Key Takeaway: The Memory Wall and the Four Ways Across It

When one training replica no longer fits on one accelerator, you cross the memory wall with four composable tools: tensor parallelism (split a layer, on NVLink), pipeline parallelism (split the depth, across nodes), sharded data parallelism (split the optimizer state, FSDP/ZeRO), and activation checkpointing (recompute instead of store), combined into 3D and 4D parallelism for frontier scale. Choose the combination by the decision tree: use the least parallelism that fits, add an axis only when a concrete ceiling forces it, place each axis on the interconnect it can afford (tensor intra-node, pipeline and data inter-node), and confirm the choice by measuring Model FLOPs Utilization rather than guessing.

Exercise 16.10.1: Read the Tree Conceptual

For each system, walk the decision tree in Figure 16.10.1 and name the strategy it lands on, justifying each branch you take or skip: (a) a 7-billion-parameter model fine-tuned on a single node of eight 80 GB GPUs at a 4096-token context; (b) a 70-billion-parameter model on four nodes where every individual layer fits on one GPU but the full replica does not; (c) a 30-billion-parameter model trained at a 128k-token context on two nodes. For (c), explain why long context can force an axis even when the parameter count alone would not.

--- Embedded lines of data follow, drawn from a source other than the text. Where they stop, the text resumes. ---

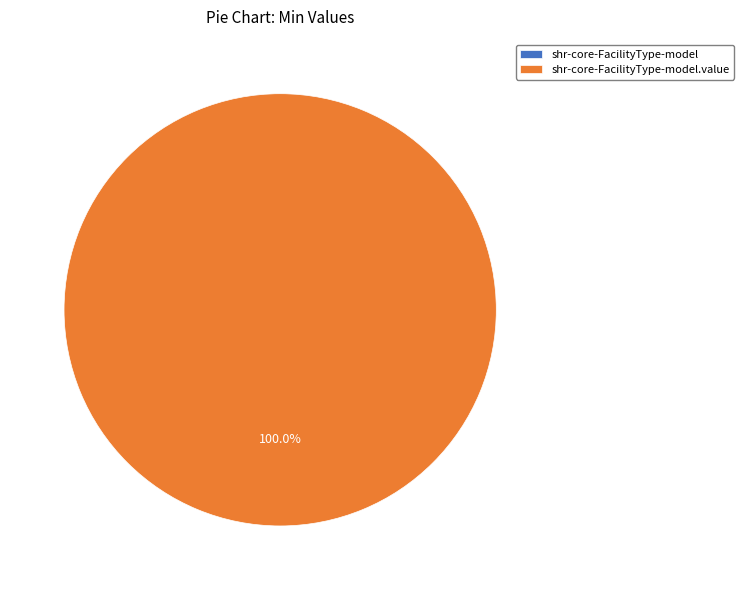

Is there any slice that represents more than half of the pie?

Yes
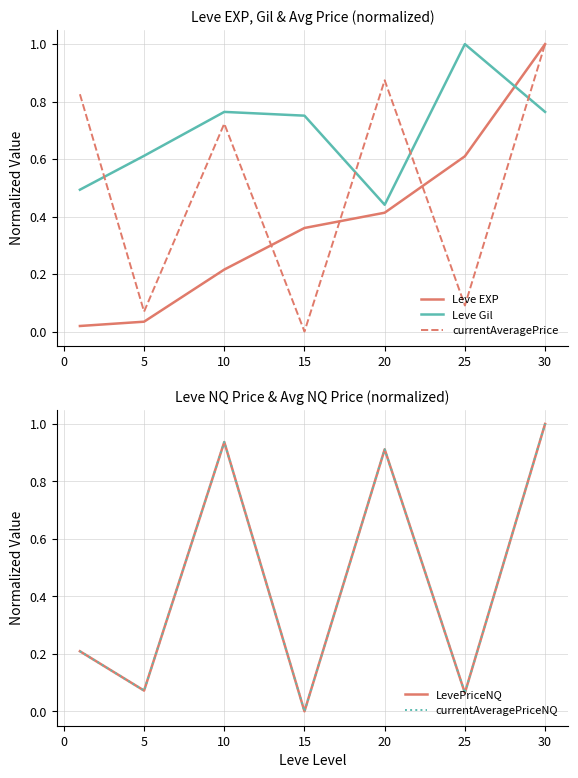

Count the Leve Gil values in the range 0 to 1.

7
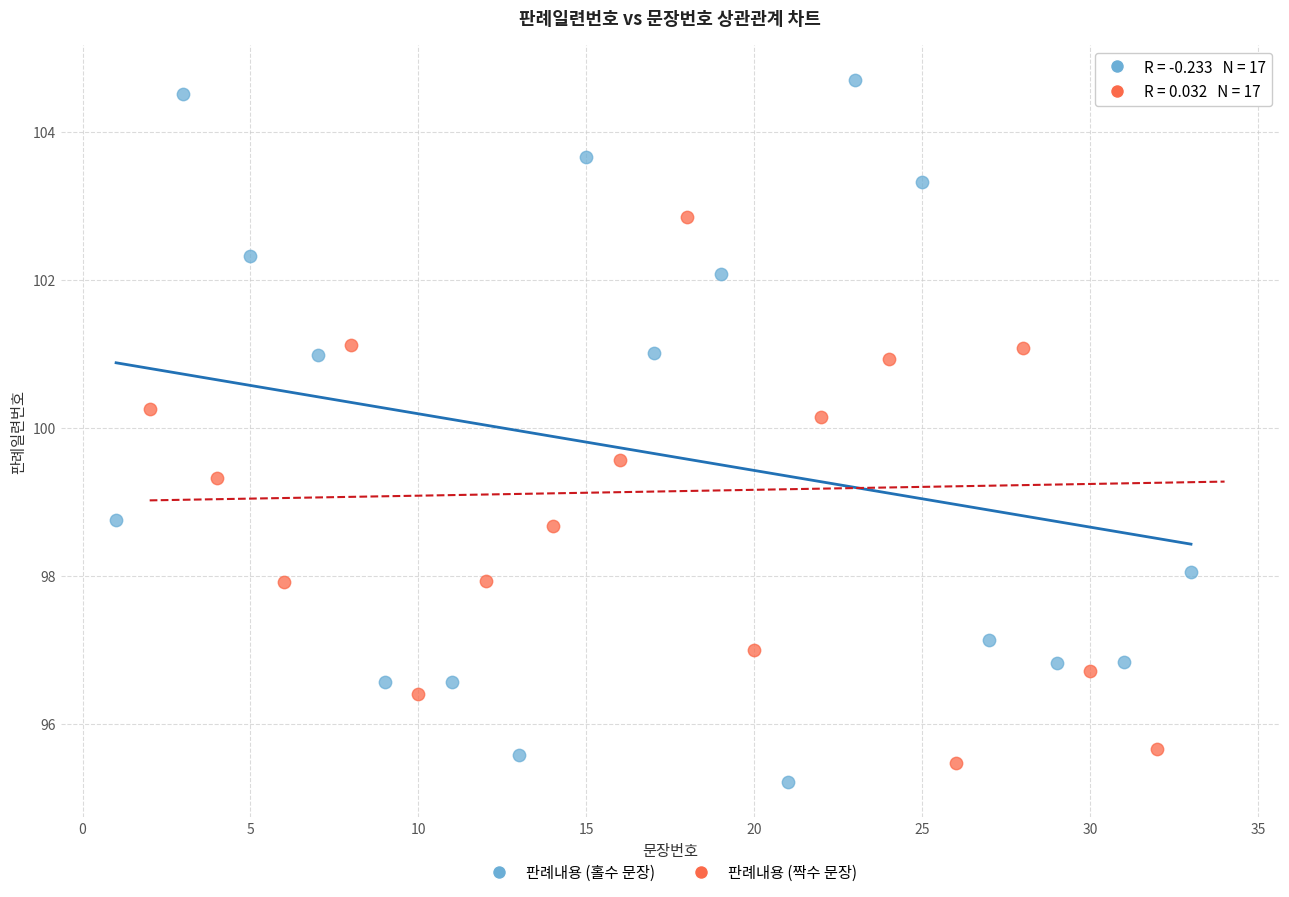

What are all the series names shown in the legend?

판례내용 (홀수 문장), 판례내용 (짝수 문장)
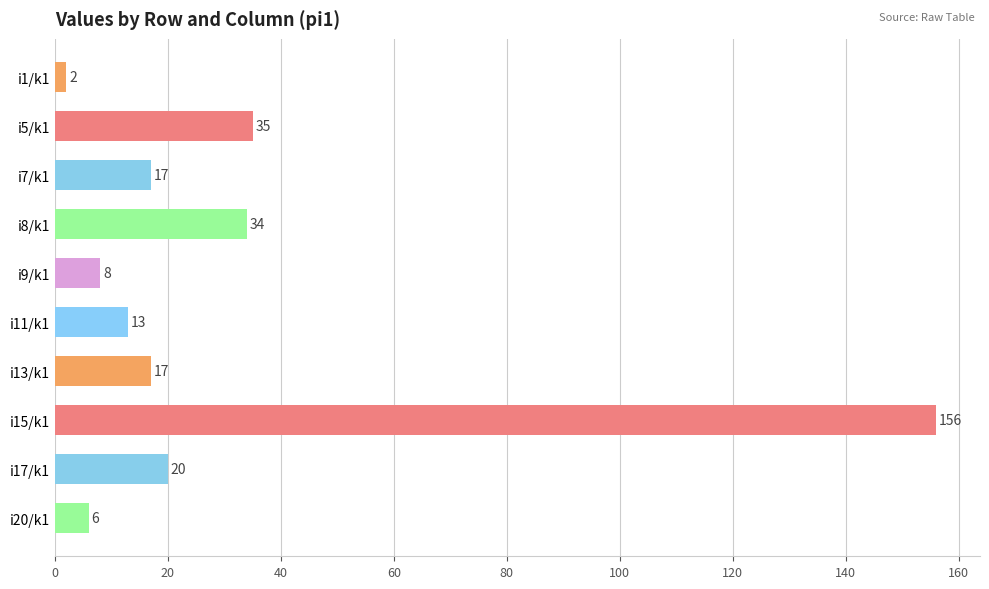

Is it true that the value at i1/k1 is 2?

True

Exercise 16.10.2: Search the Configuration Space Coding

Extend Code 16.10.1 so that, instead of returning one recommendation, it enumerates every valid $(\text{TP}, \text{PP}, \text{DP})$ factorization of the cluster's GPU count and estimates per-GPU memory for each. Add a crude MFU proxy that penalizes a tensor-parallel group that spills across nodes (set $\beta$ high when $\text{TP} > \text{gpus\_per\_node}$) and penalizes a pipeline with too few micro-batches relative to its stage count (a larger bubble). Rank the configurations and print the top three. Compare the winner to what the original decision tree recommended for scenario C, and discuss any disagreement.

Exercise 16.10.3: Where Does the Time Go? Analysis

Using the alpha-beta model of Section 4.9, estimate the per-layer tensor-parallel all-reduce time for a model with hidden size $h = 12288$, batch $b = 4$, and sequence length $s = 8192$ in bf16, first on an intra-node link with $\beta = 1/(300\,\text{GB/s})$ and then on an inter-node link with $\beta = 1/(25\,\text{GB/s})$. Given a layer compute time of about 2 milliseconds, compute the MFU ceiling each placement imposes, and use the two numbers to explain in one paragraph why Table 16.10.1 confines tensor parallelism to a single node.

Project Ideas

1. A parallelism autopilot. Turn the decision tree into a real planner. Given a model config (layer count, hidden size, parameter count, context length) and a cluster description (nodes, GPUs per node, HBM per GPU, intra- and inter-node bandwidths), search the full $(\text{TP}, \text{PP}, \text{DP})$ space, score each candidate with a memory check plus an alpha-beta communication estimate and a pipeline-bubble term, and emit the predicted-best launch command for DeepSpeed or Megatron. Validate the predictions against a published MFU table for a known model, and report how often the planner's top choice matches the configuration the original team actually used.

2. Measure the wall. On whatever GPUs you can access (even two), train a small transformer under each strategy in turn: plain DDP, FSDP, tensor parallelism, and pipeline parallelism, holding the model and global batch fixed. Instrument each run for MFU and peak memory, then plot the memory-versus-throughput trade-off curve. Confirm empirically that sharded data parallelism gives the best simplicity-to-payoff ratio and that tensor parallelism across the slow link collapses MFU, reproducing the claims of Table 16.10.1 on real hardware.

3. Stress-test the tree. Construct adversarial scenarios where the decision tree's greedy "least parallelism that fits" rule gives a suboptimal answer: for example, a case where adding tensor parallelism earlier than the tree suggests would shrink activation memory enough to raise the achievable batch size and net higher MFU. Quantify the gap with your planner from idea 1, and propose a refinement to the branch ordering that closes it without sacrificing the tree's simplicity.